Identify: imports, data loading, preprocessing,
model definition, training loop, evaluation metrics.
Ignore: exploratory cells, visualizations, markdown.
Write a summary in EXTRACTION_PLAN.md.
- name: structure
agent: build
task: >
Following EXTRACTION_PLAN.md, generate Python modules:
- src/data/loader.py (data loading + preprocessing)
- src/models/model.py (model definition)
- src/training/train.py (training loop with MLflow tracking)
- src/evaluation/evaluate.py (metrics + evaluation)

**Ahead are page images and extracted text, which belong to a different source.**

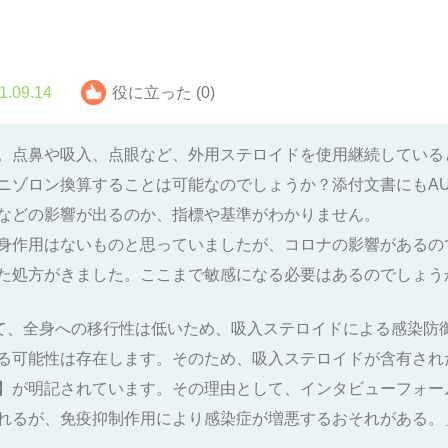
1.09.14
役に立った (0)
。点鼻や吸入、点眼など、外用ステロイドを使用継続している
ニゾロン換算することは可能なのでしょうか？添付文書にもAU
などの影響が出るのか、指標や基準がわかりません。
身作用はないものと思っていましたが、コロナの影響があるの
た処方がきました。ここまで敏感になる必要はあるのでしょう
て、全身への移行性は低いため、吸入ステロイドによる感染防
る可能性は存在します。そのため、吸入ステロイドが含有され
】が明記されています。その理由として、インタビューフォー
れるが、免疫抑制作用により感染症が増悪するおそれがある。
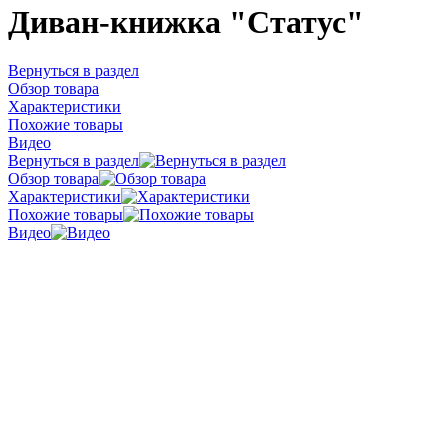
Диван-книжка "Статус"
Вернуться в раздел
Обзор товара
Характеристики
Похожие товары
Видео
Вернуться в раздел
Обзор товара
Характеристики
Похожие товары
Видео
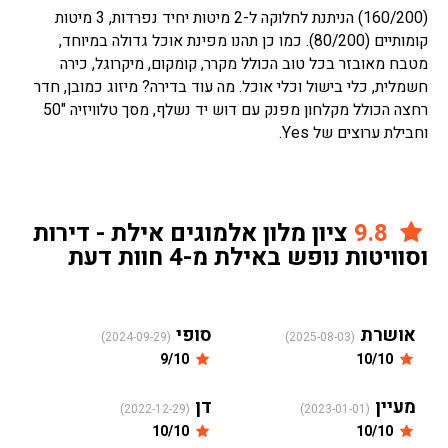
(160/200) הניתנת לחלוקה ל-2 מיטות יחיד נפרדות, 3 מיטות
קומותיים (80/200). כמו כן תהנו מפינת אוכל גדולה במיוחד,
מטבח מאובזר בכל טוב הכולל מקרר, קומקום, מיקרוגל, כירה
חשמלית, כלי בישול וכלי אוכל. מה עוד בדירה? מיזוג כמובן, חדר
רחצה הכולל מקלחון מפנק עם דוש יד נשלף, מסך טלוויזיה "50
וחבילת ערוצים של Yes.
9.8
ציון מלון אלמוגים אילת - דירות
וסוויטות נופש באילת מ-4 חוות דעת
אושרת
סופי
(2024-09-29)
(2025-08-03)
9/10
10/10
מעיין
דן
(2022-12-29)
(2023-01-01)
10/10
10/10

- configs/default.yaml (externalized hyperparameters)
- name: harden
agent: build
task: >
Add to all generated modules:
- Type hints on all functions
- Google-style docstrings
- Logging with structlog (replace prints)
- Error handling (try/except with useful messages)

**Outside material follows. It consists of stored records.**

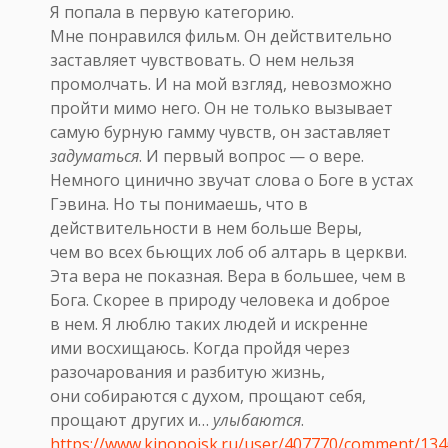
Я попала в первую категорию.
Мне понравился фильм. Он действительно
заставляет чувствовать. О нем нельзя
промолчать. И на мой взгляд, невозможно
пройти мимо него. Он не только вызывает
самую бурную гамму чувств, он заставляет
задуматься
. И первый вопрос — о вере.
Немного цинично звучат слова о Боге в устах
Гэвина. Но ты понимаешь, что в
действительности в нем больше Веры,
чем во всех бьющих лоб об алтарь в церкви.
Эта вера не показная. Вера в большее, чем в
Бога. Скорее в природу человека и доброе
в нем. Я люблю таких людей и искренне
ими восхищаюсь. Когда пройдя через
разочарования и разбитую жизнь,
они собираются с духом, прощают себя,
прощают других и…
улыбаются
.
https://www.kinopoisk.ru/user/407770/comment/134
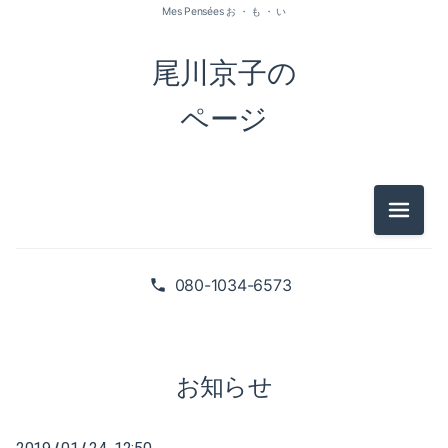
Mes Pensées お ・ も ・ い
尾川京子の
ページ
メニュ
2026-07（1）
2026-05（2）
080-1034-6573
2026-01（1）
2025-09（1）
お知らせ
2025-06（2）
/
/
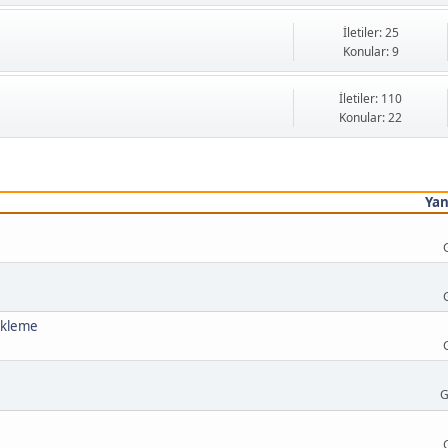
İletiler: 25
Konular: 9
İletiler: 110
Konular: 22
Yan
ükleme
G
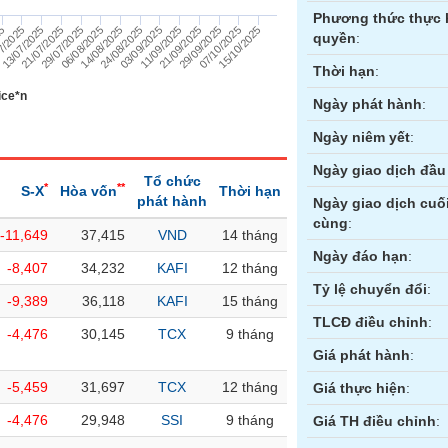
Phương thức thực 
13/07/2025
24/08/2025
25
07/10/2025
06/08/2025
21/09/2025
21/07/2025
03/09/2025
7/2025
15/10/2025
14/08/2025
29/09/2025
29/07/2025
11/09/2025
quyền
:
Thời hạn
:
ice*n
Ngày phát hành
:
Ngày niêm yết
:
Ngày giao dịch đầu 
Tổ chức
*
**
S-X
Hòa vốn
Thời hạn
phát hành
Ngày giao dịch cuố
cùng
:
-11,649
37,415
VND
14 tháng
ền
Hợp đồng tương lai
Trái phiếu
Ngày đáo hạn
:
-8,407
34,232
KAFI
12 tháng
Tỷ lệ chuyển đổi
:
-9,389
36,118
KAFI
15 tháng
TLCĐ điều chỉnh
:
-4,476
30,145
TCX
9 tháng
Giá phát hành
:
-5,459
31,697
TCX
12 tháng
Giá thực hiện
:
-4,476
29,948
SSI
9 tháng
Giá TH điều chỉnh
:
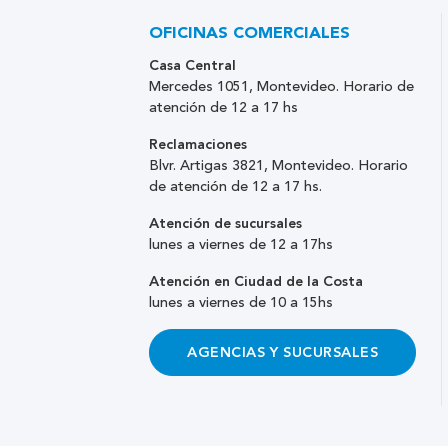
OFICINAS COMERCIALES
Casa Central
Mercedes 1051, Montevideo. Horario de
atención de 12 a 17 hs
Reclamaciones
Blvr. Artigas 3821, Montevideo. Horario
de atención de 12 a 17 hs.
Atención de sucursales
lunes a viernes de 12 a 17hs
Atención en Ciudad de la Costa
lunes a viernes de 10 a 15hs
AGENCIAS Y SUCURSALES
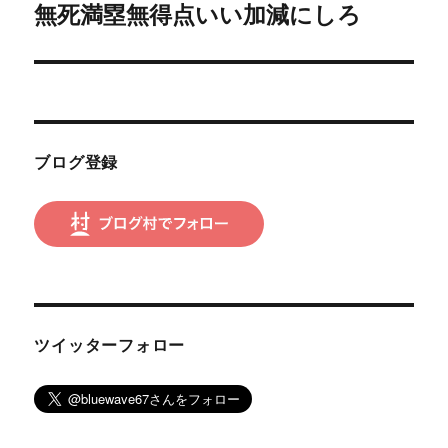
無死満塁無得点いい加減にしろ
次
ー
の
シ
投
稿:
ョ
ン
ブログ登録
ツイッターフォロー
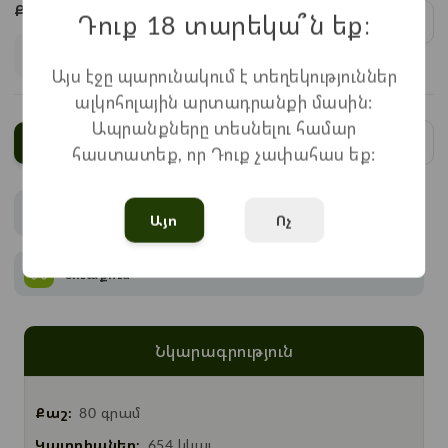
Քանակ:
Դուք 18 տարեկա՞ն եք։
1
x
1.000
=
1.000
֏
Այս էջը պարունակում է տեղեկություններ
ալկոհոլային արտադրանքի մասին:
Ապրանքները տեսնելու համար
Ավելացնել
հաստատեք, որ Դուք չափահաս եք:
Վճարում
Այո
Ոչ
Առաքում
Նկարագրություն
Քաշ:
80 գրամ
Կալորիաներ:
654 կկալ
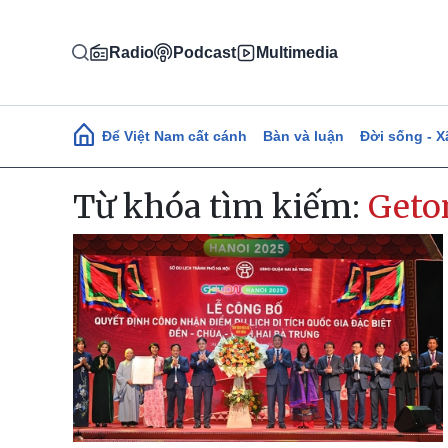
Nhảy đến nội dung
Radio
Podcast
Multimedia
Main navigation
Để Việt Nam cất cánh
Bàn và luận
Đời sống - X
Từ khóa tìm kiếm:
Geto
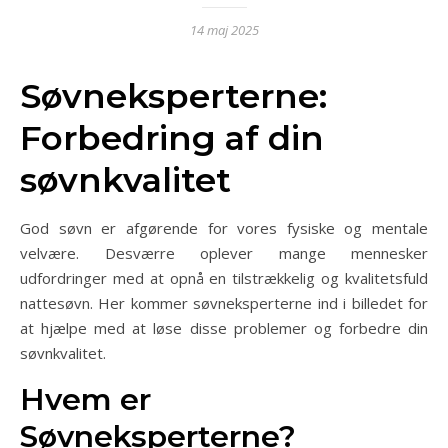
14 maj 2025
Søvneksperterne:
Forbedring af din
søvnkvalitet
God søvn er afgørende for vores fysiske og mentale
velvære. Desværre oplever mange mennesker
udfordringer med at opnå en tilstrækkelig og kvalitetsfuld
nattesøvn. Her kommer søvneksperterne ind i billedet for
at hjælpe med at løse disse problemer og forbedre din
søvnkvalitet.
Hvem er
Søvneksperterne?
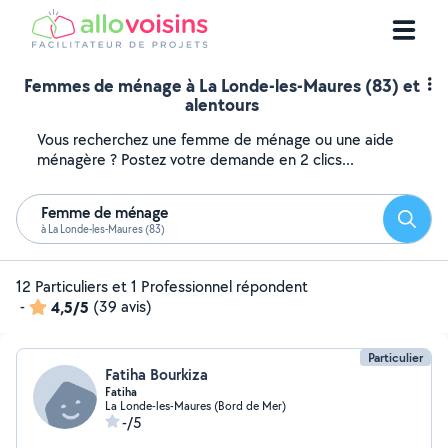
Femmes de ménage à La Londe-les-Maures (83) et
alentours
Vous recherchez une femme de ménage ou une aide
ménagère ? Postez votre demande en 2 clics...
Femme de ménage
Reche
à La Londe-les-Maures (83)
12 Particuliers et 1 Professionnel répondent
-
4,5/5
(39 avis)
Particulier
Fatiha Bourkiza
Fatiha
La Londe-les-Maures (Bord de Mer)
-/5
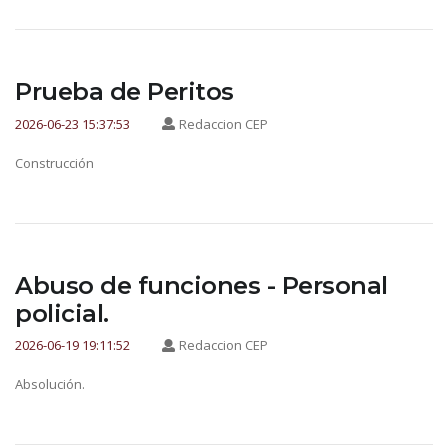
Prueba de Peritos
2026-06-23 15:37:53
Redaccion CEP
Construcción
Abuso de funciones - Personal
policial.
2026-06-19 19:11:52
Redaccion CEP
Absolución.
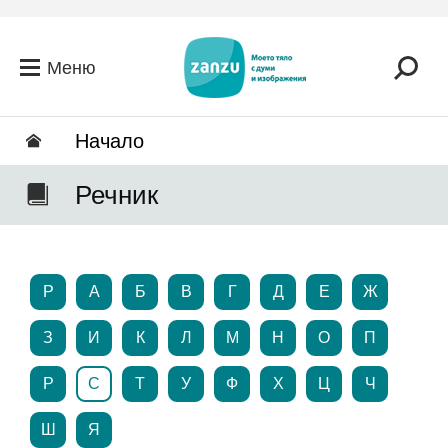
Премини към основното съдържание
Меню
Hачало
Речник
P
А
Б
В
Г
Д
Е
Ж
З
И
К
Л
М
Н
О
П
Р
С
Т
У
Ф
Х
Ц
Ч
Ш
Я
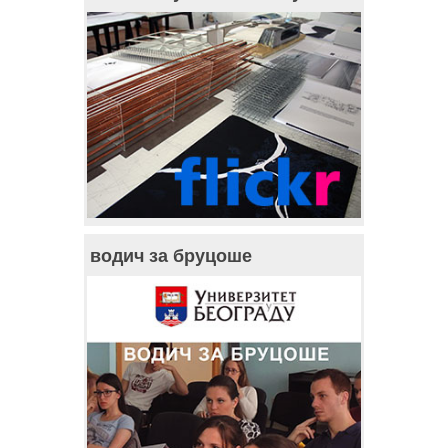
водич за бруцоше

- Seed reproducibility (torch/numpy/random)
Externalize ALL hyperparameters to configs/default.yaml.
- name: test
agent: build
task: >
Generate tests/test_data.py, tests/test_model.py, tests/test_training.py.
Tests should verify: data shapes, model forward pass,
that the training loop reduces loss in 5 steps.
Run pytest to verify all pass.
- name: pipeline-config
agent: build
task: >
Generate configs/mlflow_pipeline.yaml with the configuration
to run training as an MLflow job:
entry_points, parameters, metrics, artifacts.
Also generate a Makefile with targets: train, evaluate, test.
.architect.md for ML
# ML Code Conventions
## Structure
- src/data/ → data loading, preprocessing, feature engineering
- src/models/ → model definitions
- src/training/ → training loops, callbacks
- src/evaluation/ → metrics, evaluation logic
- configs/ → hydra/omegaconf configs
- tests/ → pytest tests
## Required
- Type hints on all public functions
- Google-style docstrings with Args/Returns/Raises
- Logging with structlog (no print)
- Externalized configs (no hardcoded hyperparams)
- Seed reproducibility (torch.manual_seed, np.random.seed)
- MLflow tracking in training loop (log_params, log_metrics, log_model)
## Prohibited
- No wildcard imports (from x import *)
- No absolute paths
- No credentials in code
- No dependencies without pinned versions in requirements.txt
- No mutable globals
Configuration
# .architect.yaml
llm:
model: openai/gpt-4.1
api_key_env: OPENAI_API_KEY
guardrails:
protected_files:
- "experiment.ipynb" # Do not modify the original notebook
- "data/**" # Do not touch data
- "*.csv"
- "*.parquet"
code_rules:
- pattern: 'from .* import \*'
message: "No wildcard imports"
severity: block
- pattern: 'print\('
message: "Use structlog instead of print"
severity: warn
Architect features used
| Feature | Role in this architecture |
|---|---|
| Pipeline | 5 sequential steps: extract → structure → harden → test → config |
| Sub-agents | Different agents for generation vs testing |
| .architect.md | Team ML conventions (structure, logging, configs) |
| Guardrails | Protects original notebook and data |
| code_rules | Blocks wildcard imports, warns on prints |
| Reports | Documentation of what was generated and test results |
Result
From a 200-cell notebook, architect generates:
- 4-6 clean Python modules with type hints and docstrings
- Unit tests that verify shapes, forward pass, and convergence
- YAML config with externalized hyperparameters
- Pipeline config for MLflow/Kubeflow
- Makefile with standard targets
The ML Engineer reviews the PR and connects it to the existing MLOps pipeline. The gap from “weeks of productionization” is reduced to “hours of review”.